In a scenario out of Groundhog Day, Don Verrilli and the justices discuss a case that was already argued once last term.
"I have the honor to announce, on behalf of the Court, that the October 2011 term of the Supreme Court of the United States is now closed, and the October 2012 term is now convened," Chief Justice John Roberts said in the Court chamber Monday. Surely no one in the room felt regret at the end of last year's wretched term of Court, with its marathon oral argument session over the Affordable Care Act, its swarms of reporters frantically thumbing through slip opinions, its catty leaks from the justices' chambers, and its final collapse into a swamp of ill will and exhaustion.
But it was hard to escape echoes of OT11 during Monday's session. For one thing, the first case was a Groundhog-Day-esque repeat argument of a case originally heard in February 2012. For another, the elegant figure of Solicitor General Donald Verrilli, protagonist of much of the health-care drama, was at the lectern again.
Verrilli was asked why the government, which he represents, had changed its position on the case, Kiobel v. Royal Dutch Petroleum Co., a suit in U.S. court against a Dutch oil company by Nigerian plaintiffs alleging that the company aided and abetted human-rights violations by the Nigerian government in Nigeria. In the case's last iteration, the government had urged the Court not to throw the case out; this time around, the government suggested that the plaintiffs should lose.
Verrilli's old tormentor, Justice Antonin Scalia, interrupted the solicitor general early in his argument to press him on the government's change of position. "Why should we listen to you rather than the solicitors general who took the opposite position . . . not only in several courts of appeals, but even up here?"
Verrilli carefully responded:
Well, Justice Scalia, in a case like this one . . . the United States has multiple interests. We certainly have foreign relations interests in avoiding friction with foreign governments; we have interests in avoiding subjecting United States companies to liability abroad.
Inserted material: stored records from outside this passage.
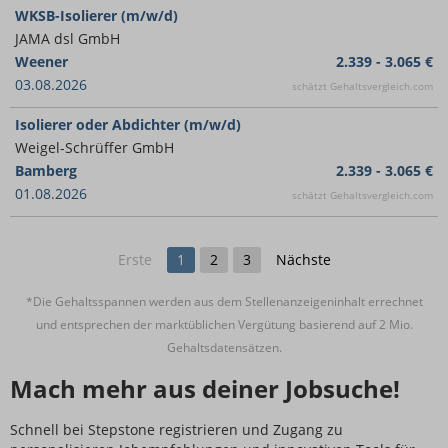
WKSB-Isolierer (m/w/d)
JAMA dsl GmbH
Weener
2.339 - 3.065 €
03.08.2026
schätzt Gehaltsvergleich.com
Isolierer oder Abdichter (m/w/d)
Weigel-Schrüffer GmbH
Bamberg
2.339 - 3.065 €
01.08.2026
schätzt Gehaltsvergleich.com
Erste
1
2
3
Nächste
*Die Gehaltsspannen werden aus dem Stellenanzeigeninhalt errechnet
und entsprechen der marktüblichen Vergütung basierend auf 2 Mio.
Gehaltsdatensätzen.
Mach mehr aus deiner Jobsuche!
Schnell bei Stepstone registrieren und Zugang zu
We also have interests in ensuring that our Nation's foreign relations commitments to the rule of are not eroded. . . . It's my responsibility to balance those sometimes competing interests and make a judgment about what the position of the United States should be, consistent with existing law. . . . And we have done so.
Scalia responded, "[I]t was the responsibility of your predecessors as well, and they took a different position. So, you know, why -- why should we defer to the views of -- of the current administration?"
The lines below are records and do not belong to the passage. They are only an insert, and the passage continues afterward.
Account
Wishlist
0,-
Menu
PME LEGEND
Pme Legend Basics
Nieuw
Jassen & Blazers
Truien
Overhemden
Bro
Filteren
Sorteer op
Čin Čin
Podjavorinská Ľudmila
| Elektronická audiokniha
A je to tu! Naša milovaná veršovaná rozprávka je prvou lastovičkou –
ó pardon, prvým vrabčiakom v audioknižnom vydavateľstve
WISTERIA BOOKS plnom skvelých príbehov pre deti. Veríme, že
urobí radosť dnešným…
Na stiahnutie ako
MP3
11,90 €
"Well," Verrilli replied smoothly, "because we think they are persuasive, Your Honor."
Of course this exchange concerned the issue of Kiobel -- when, if ever, should American courts hear human-rights cases against international corporations for conduct abroad? But there was a subtext. Verrilli had been flayed in the popular press for his seemingly ineffectual argument in the ACA case. In the end, though, five Justices had bought those arguments, and Verrilli, though bloodied, emerged the winner on points. Monday, he was like the kid who had studied taekwondo to face down the class bully. His dignified reply seemed to say, maybe you should just listen and think about what I am saying this time.
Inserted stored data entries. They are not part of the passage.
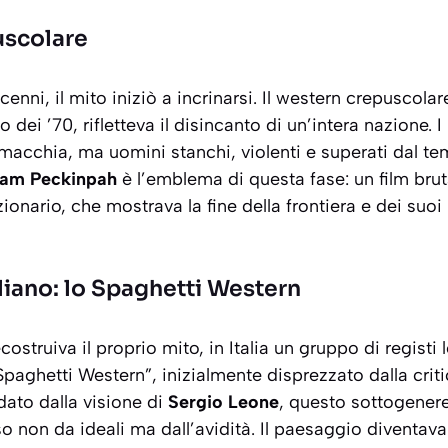
uscolare
enni, il mito iniziò a incrinarsi. Il western crepuscolar
io dei ’70, rifletteva il disincanto di un’intera nazione. 
macchia, ma uomini stanchi, violenti e superati dal t
am Peckinpah
è l’emblema di questa fase: un film bru
zionario, che mostrava la fine della frontiera e dei suo
aliano: lo Spaghetti Western
struiva il proprio mito, in Italia un gruppo di registi 
aghetti Western”, inizialmente disprezzato dalla critica
dato dalla visione di
Sergio Leone
, questo sottogenere
o non da ideali ma dall’avidità. Il paesaggio diventava 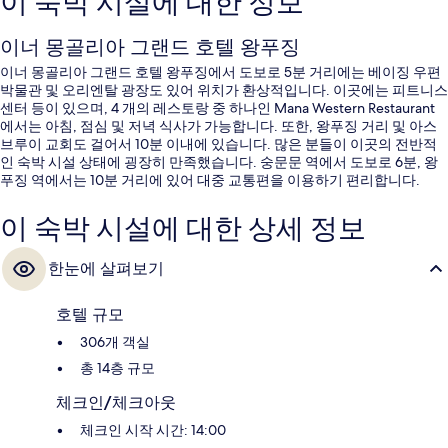
이 숙박 시설에 대한 정보
이너 몽골리아 그랜드 호텔 왕푸징
이너 몽골리아 그랜드 호텔 왕푸징에서 도보로 5분 거리에는 베이징 우편
박물관 및 오리엔탈 광장도 있어 위치가 환상적입니다. 이곳에는 피트니스
센터 등이 있으며, 4 개의 레스토랑 중 하나인 Mana Western Restaurant
에서는 아침, 점심 및 저녁 식사가 가능합니다. 또한, 왕푸징 거리 및 아스
브루이 교회도 걸어서 10분 이내에 있습니다. 많은 분들이 이곳의 전반적
인 숙박 시설 상태에 굉장히 만족했습니다. 숭문문 역에서 도보로 6분, 왕
푸징 역에서는 10분 거리에 있어 대중 교통편을 이용하기 편리합니다.
이 숙박 시설에 대한 상세 정보
한눈에 살펴보기
호텔 규모
306개 객실
총 14층 규모
체크인/체크아웃
체크인 시작 시간: 14:00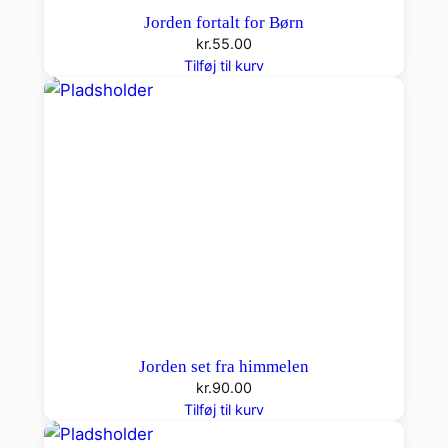
Jorden fortalt for Børn
kr.
55.00
Tilføj til kurv
Jorden set fra himmelen
kr.
90.00
Tilføj til kurv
Scalia's reply was a meek, "Oh, okay."
The Kiobel case combines important issues about international human rights, foreign relations, and American foreign policy. The Nigerian plaintiffs alleged that Royal Dutch aided and abetted the Nigerian dictatorship in some very bad acts under international law -- "torture, extrajudicial executions, and crimes against humanity," as they recite in their opening brief. At the same time, the corporations are not American, neither are the plaintiffs; and the events happened abroad.
Lawsuits like this have been brought under the Alien Tort Statute, passed by the First Congress, which says federal courts have jurisdiction over "any civil action by an alien for a tort only, committed in violation of the law of nations or a treaty of the United States." (The "law of nations" is Founderspeak for what we now call international law.) The record of the "original intent" of this statute is pretty bare, but at a minimum it was clearly designed to permit foreigners living in the U.S. to seek redress in federal court when local mobs or governments deprived them of international-law rights like diplomatic immunity.
Beginning in 1980, however, American lawyers began bringing successful cases against aliens in this country on behalf of other aliens who had been tortured by them in their homelands. But hearing claims for international-law violations committed abroad has always been controversial. In 1991, Congress codified the right to sue torturers in a new statute, the Torture Victim Protection Act. (Torture lawsuits, thus, won't be affected by the result in the current case.) In 2004, the Supreme Court held that the ATS provided jurisdiction only for a small number of international-law claims -- those recognized more or less everywhere as creating individual legal claims. Examples would be piracy or attacks on ambassadors.